▶ _EXERCISE TEXT_:
- Opening Delimiter -
Section 14A of the Limitation Act 1980 provides:-

Special time limit for negligence actions where facts relevant to cause of action are not known at date of accrualE+W

(1)

This section applies to any action for damages for negligence, other than one to which section 11 of this Act applies, where the starting date for reckoning the period of limitation under subsection (4)(b) below falls after the date on which the cause of action accrued.

(2)

Section 2 of this Act shall not apply to an action to which this section applies.

(3)

An action to which this section applies shall not be brought after the expiration of the period applicable in accordance with subsection (4) below.

(4)

That period is either—

(a)

six years from the date on which the cause of action accrued; or

(b)

three years from the starting date as defined by subsection (5) below, if that period expires later than the period mentioned in paragraph (a) above.

(5)

For the purposes of this section, the starting date for reckoning the period of limitation under subsection (4)(b) above is the earliest date on which the plaintiff or any person in whom the cause of action was vested before him first had both the knowledge required for bringing an action for damages in respect of the relevant damage and a right to bring such an action.

(6)

In subsection (5) above “the knowledge required for bringing an action for damages in respect of the relevant damage” means knowledge both—

(a)

of the material facts about the damage in respect of which damages are claimed; and

(b)

of the other facts relevant to the current action mentioned in subsection (8) below.

(7)

For the purposes of subsection (6)(a) above, the material facts about the damage are such facts about the damage as would lead a reasonable person who had suffered such damage to consider it sufficiently serious to justify his instituting proceedings for damages against a defendant who did not dispute liability and was able to satisfy a judgment.

(8)

The other facts referred to in subsection (6)(b) above are—

(a)

that the damage was attributable in whole or in part to the act or omission which is alleged to constitute negligence; and

(b)

the identity of the defendant; and

(c)

if it is alleged that the act or omission was that of a person other than the defendant, the identity of that person and the additional facts supporting the bringing of an action against the defendant.

(9)

Knowledge that any acts or omissions did or did not, as a matter of law, involve negligence is irrelevant for the purposes of subsection (5) above.

(10)

For the purposes of this section a person’s knowledge includes knowledge which he might reasonably have been expected to acquire—

(a)
- Closing Delimiter -
▶ _PROVIDED DATA_:
- Opening Delimiter -
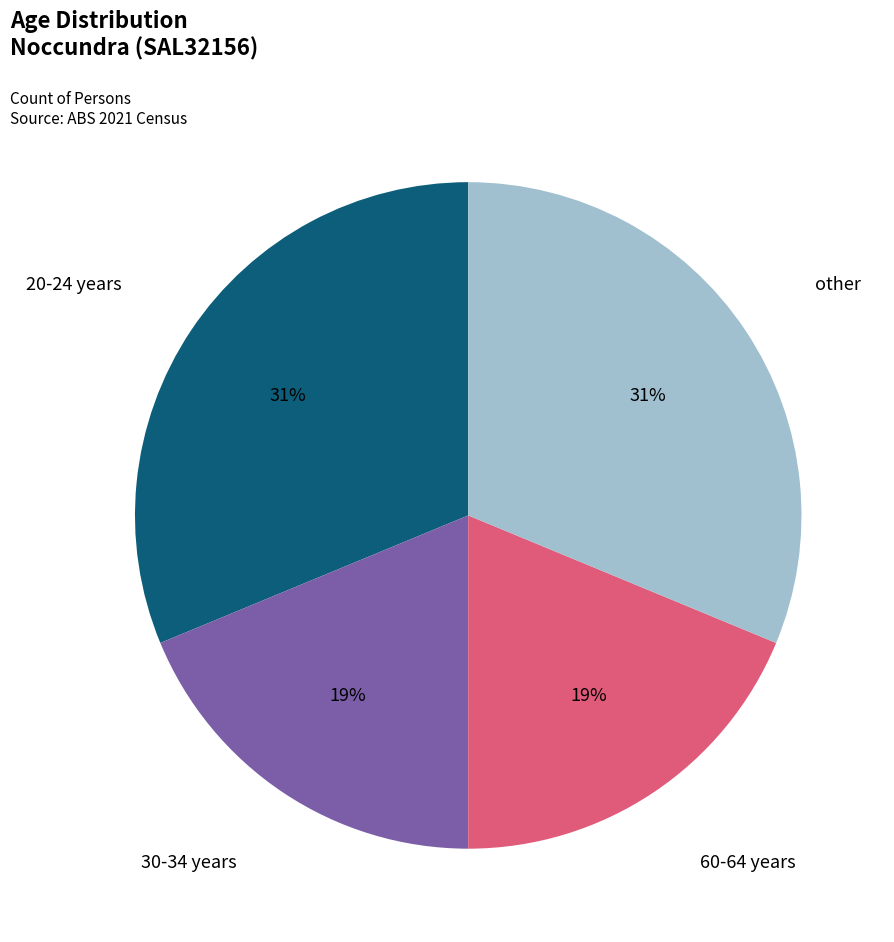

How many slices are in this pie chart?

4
- Closing Delimiter -
- Opening Delimiter -
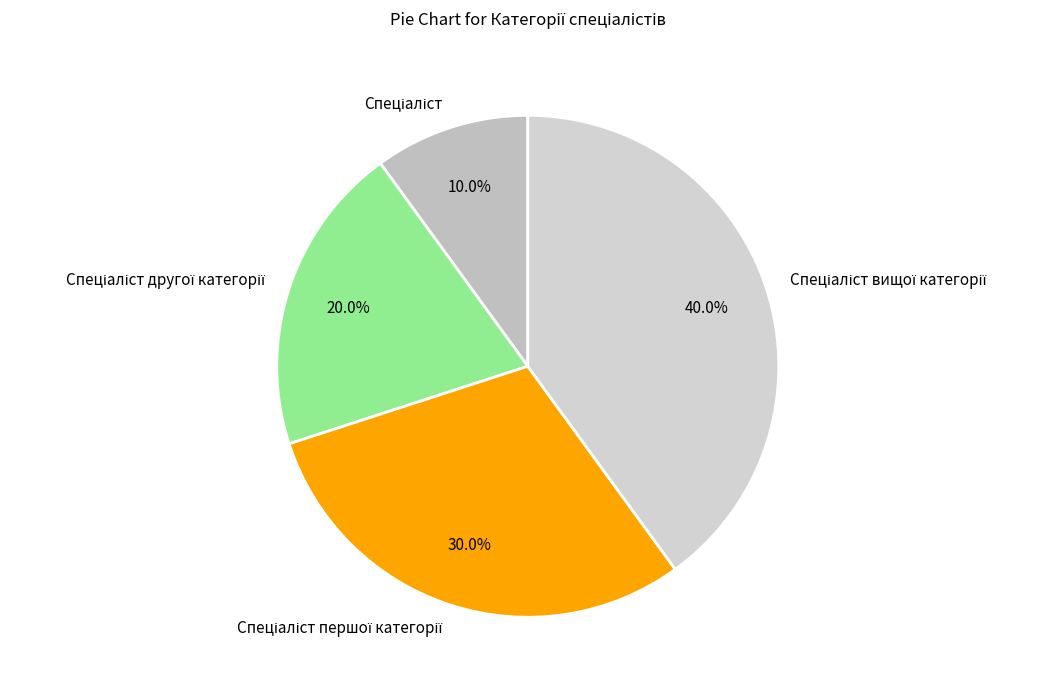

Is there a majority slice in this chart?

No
- Closing Delimiter -
▶ _JOB A_: Reproduce the Section 14A text from the words "For the purposes of subsection (6)(a)" up to and including the words "satisfy a judgment.".
▶ _JOB B_:
Answer these questions using the Section 14A text:
(i) Under subsection (4)(a), how many years from the date the cause of action accrued does the period run?
(ii) Which section of the Act does subsection (2) say shall not apply to an action covered by this section?
(iii) According to subsection (9), what knowledge is irrelevant for the purposes of subsection (5)?
▶ _JOB C_: List every one of the other facts that subsection (8) of the Section 14A text sets out.

▶ _TASK SOLUTION A_:
For the purposes of subsection (6)(a) above, the material facts about the damage are such facts about the damage as would lead a reasonable person who had suffered such damage to consider it sufficiently serious to justify his instituting proceedings for damages against a defendant who did not dispute liability and was able to satisfy a judgment.

▶ _TASK SOLUTION B_:
(i) Six years.
(ii) Section 2.
(iii) Knowledge that any acts or omissions did or did not, as a matter of law, involve negligence.

▶ _TASK SOLUTION C_:
- That the damage was attributable in whole or in part to the act or omission which is alleged to constitute negligence
- The identity of the defendant
- If it is alleged that the act or omission was that of a person other than the defendant, the identity of that person and the additional facts supporting the bringing of an action against the defendant